No importa que sean las mismas familias las que durante generaciones ostenten el poder político y económico. Tampoco perturba a la cosmovisión nacionalista que con la bandera se cubran todo tipo de corruptelas, arbitrariedades o intereses particulares. Se invisibiliza una realidad en que personas, empresas, equipos o colectivos de la, presuntamente odiada, comunidad gozan del cariño y reconocimiento del resto del país. Se oculta que muchos catalanes y vascos ocupan puestos de gran relevancia a nivel estatal en todos los órdenes de la vida social. Lo relevante es el derecho a decidir; eso sí, de lo que convenga a esas mismas familias. Lo demás, por supuesto, ya no queda amparado por ese derecho. Decidir si queremos mantener la sanidad pública, un sistema de pensiones justo o una legislación laboral e impositiva progresiva no son importantes para generar las "estructuras de estado", que incluso llegarán a bajar los decesos por cáncer.

En España la legislación tributaria y su falta de progresividad se la debemos, en buena medida, a los sucesivos pactos con CIU. Su desproporcionada influencia en un estado que les maltrata viene condicionada por el incontrovertible hecho de que un voto en Gerona valga más que en Palencia, tal y como concluyeron Soriano y Alarcón en una investigación titulada Justicia electoral (Ed. Amuzara). Pero todo esto no se consigue en dos días. La negligencia de los dos grandes partidos, sus complejos y su falta de atención a elementos cruciales como la educación o la relevancia del uso de los símbolos ha hecho el resto.
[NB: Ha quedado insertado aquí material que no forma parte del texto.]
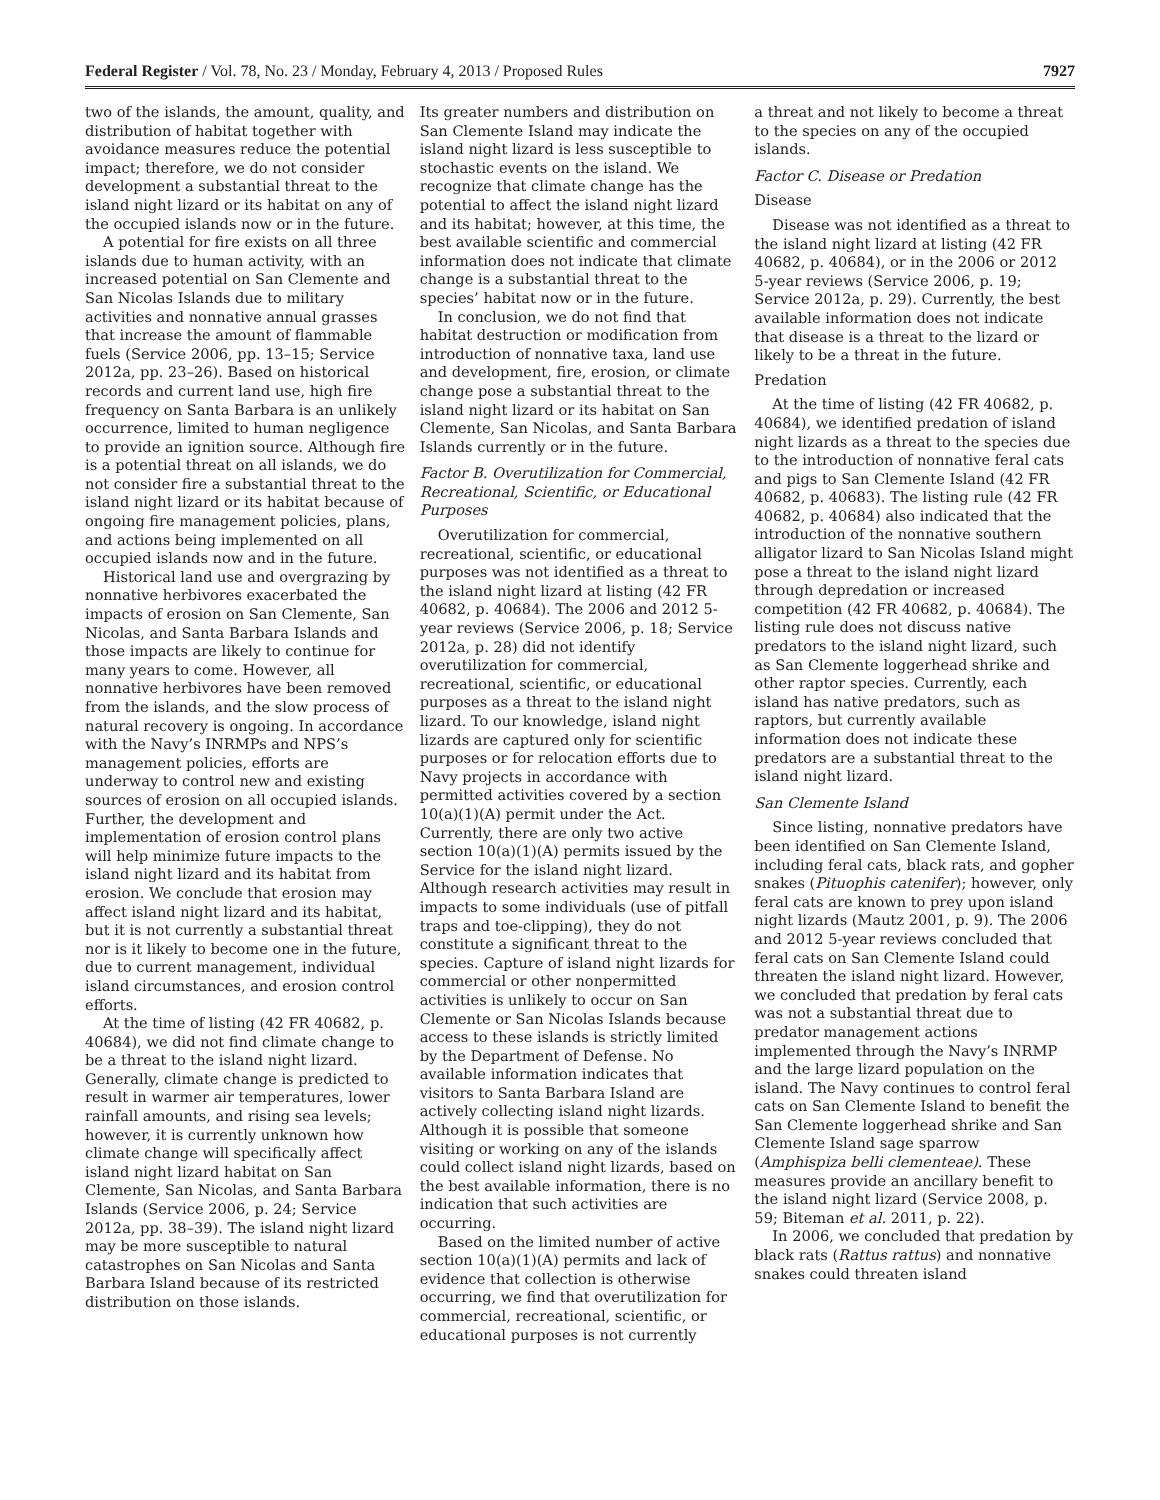Federal Register / Vol. 78, No. 23 / Monday, February 4, 2013 / Proposed Rules 7927
two of the islands, the amount, quality, and distribution of habitat together with avoidance measures reduce the potential impact; therefore, we do not consider development a substantial threat to the island night lizard or its habitat on any of the occupied islands now or in the future.
A potential for fire exists on all three islands due to human activity, with an increased potential on San Clemente and San Nicolas Islands due to military activities and nonnative annual grasses that increase the amount of flammable fuels (Service 2006, pp. 13–15; Service 2012a, pp. 23–26). Based on historical records and current land use, high fire frequency on Santa Barbara is an unlikely occurrence, limited to human negligence to provide an ignition source. Although fire is a potential threat on all islands, we do not consider fire a substantial threat to the island night lizard or its habitat because of ongoing fire management policies, plans, and actions being implemented on all occupied islands now and in the future.
Historical land use and overgrazing by nonnative herbivores exacerbated the impacts of erosion on San Clemente, San Nicolas, and Santa Barbara Islands and those impacts are likely to continue for many years to come. However, all nonnative herbivores have been removed from the islands, and the slow process of natural recovery is ongoing. In accordance with the Navy’s INRMPs and NPS’s management policies, efforts are underway to control new and existing sources of erosion on all occupied islands. Further, the development and implementation of erosion control plans will help minimize future impacts to the island night lizard and its habitat from erosion. We conclude that erosion may affect island night lizard and its habitat, but it is not currently a substantial threat nor is it likely to become one in the future, due to current management, individual island circumstances, and erosion control efforts.
At the time of listing (42 FR 40682, p. 40684), we did not find climate change to be a threat to the island night lizard. Generally, climate change is predicted to result in warmer air temperatures, lower rainfall amounts, and rising sea levels; however, it is currently unknown how climate change will specifically affect island night lizard habitat on San Clemente, San Nicolas, and Santa Barbara Islands (Service 2006, p. 24; Service 2012a, pp. 38–39). The island night lizard may be more susceptible to natural catastrophes on San Nicolas and Santa Barbara Island because of its restricted distribution on those islands.
Its greater numbers and distribution on San Clemente Island may indicate the island night lizard is less susceptible to stochastic events on the island. We recognize that climate change has the potential to affect the island night lizard and its habitat; however, at this time, the best available scientific and commercial information does not indicate that climate change is a substantial threat to the species’ habitat now or in the future.
In conclusion, we do not find that habitat destruction or modification from introduction of nonnative taxa, land use and development, fire, erosion, or climate change pose a substantial threat to the island night lizard or its habitat on San Clemente, San Nicolas, and Santa Barbara Islands currently or in the future.
Factor B. Overutilization for Commercial, Recreational, Scientific, or Educational Purposes
Overutilization for commercial, recreational, scientific, or educational purposes was not identified as a threat to the island night lizard at listing (42 FR 40682, p. 40684). The 2006 and 2012 5-year reviews (Service 2006, p. 18; Service 2012a, p. 28) did not identify overutilization for commercial, recreational, scientific, or educational purposes as a threat to the island night lizard. To our knowledge, island night lizards are captured only for scientific purposes or for relocation efforts due to Navy projects in accordance with permitted activities covered by a section 10(a)(1)(A) permit under the Act. Currently, there are only two active section 10(a)(1)(A) permits issued by the Service for the island night lizard. Although research activities may result in impacts to some individuals (use of pitfall traps and toe-clipping), they do not constitute a significant threat to the species. Capture of island night lizards for commercial or other nonpermitted activities is unlikely to occur on San Clemente or San Nicolas Islands because access to these islands is strictly limited by the Department of Defense. No available information indicates that visitors to Santa Barbara Island are actively collecting island night lizards. Although it is possible that someone visiting or working on any of the islands could collect island night lizards, based on the best available information, there is no indication that such activities are occurring.
Based on the limited number of active section 10(a)(1)(A) permits and lack of evidence that collection is otherwise occurring, we find that overutilization for commercial, recreational, scientific, or educational purposes is not currently
a threat and not likely to become a threat to the species on any of the occupied islands.
Factor C. Disease or Predation
Disease
Disease was not identified as a threat to the island night lizard at listing (42 FR 40682, p. 40684), or in the 2006 or 2012 5-year reviews (Service 2006, p. 19; Service 2012a, p. 29). Currently, the best available information does not indicate that disease is a threat to the lizard or likely to be a threat in the future.
Predation
At the time of listing (42 FR 40682, p. 40684), we identified predation of island night lizards as a threat to the species due to the introduction of nonnative feral cats and pigs to San Clemente Island (42 FR 40682, p. 40683). The listing rule (42 FR 40682, p. 40684) also indicated that the introduction of the nonnative southern alligator lizard to San Nicolas Island might pose a threat to the island night lizard through depredation or increased competition (42 FR 40682, p. 40684). The listing rule does not discuss native predators to the island night lizard, such as San Clemente loggerhead shrike and other raptor species. Currently, each island has native predators, such as raptors, but currently available information does not indicate these predators are a substantial threat to the island night lizard.
San Clemente Island
Since listing, nonnative predators have been identified on San Clemente Island, including feral cats, black rats, and gopher snakes (Pituophis catenifer); however, only feral cats are known to prey upon island night lizards (Mautz 2001, p. 9). The 2006 and 2012 5-year reviews concluded that feral cats on San Clemente Island could threaten the island night lizard. However, we concluded that predation by feral cats was not a substantial threat due to predator management actions implemented through the Navy’s INRMP and the large lizard population on the island. The Navy continues to control feral cats on San Clemente Island to benefit the San Clemente loggerhead shrike and San Clemente Island sage sparrow (Amphispiza belli clementeae). These measures provide an ancillary benefit to the island night lizard (Service 2008, p. 59; Biteman et al. 2011, p. 22).
In 2006, we concluded that predation by black rats (Rattus rattus) and nonnative snakes could threaten island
Los nacionalistas actúan así porque de ello depende su supervivencia, pero la actitud de los dos grandes partidos durante estos años merece una crítica mucho más severa que una tibia reprimenda anclada en un presente henchido de incertidumbre.

Ojalá algún día nos demos cuenta de la riqueza común que atesoramos. Ojalá a nadie le resultara extraño aprender catalán, gallego y vasco en Sevilla o Salamanca como parte de una cultura común, abierta y enriquecedora que engloba también a otros estados del Mediterráneo con los que hay que estrechar vínculos. Hoy no parece ser factible. Divide et impera.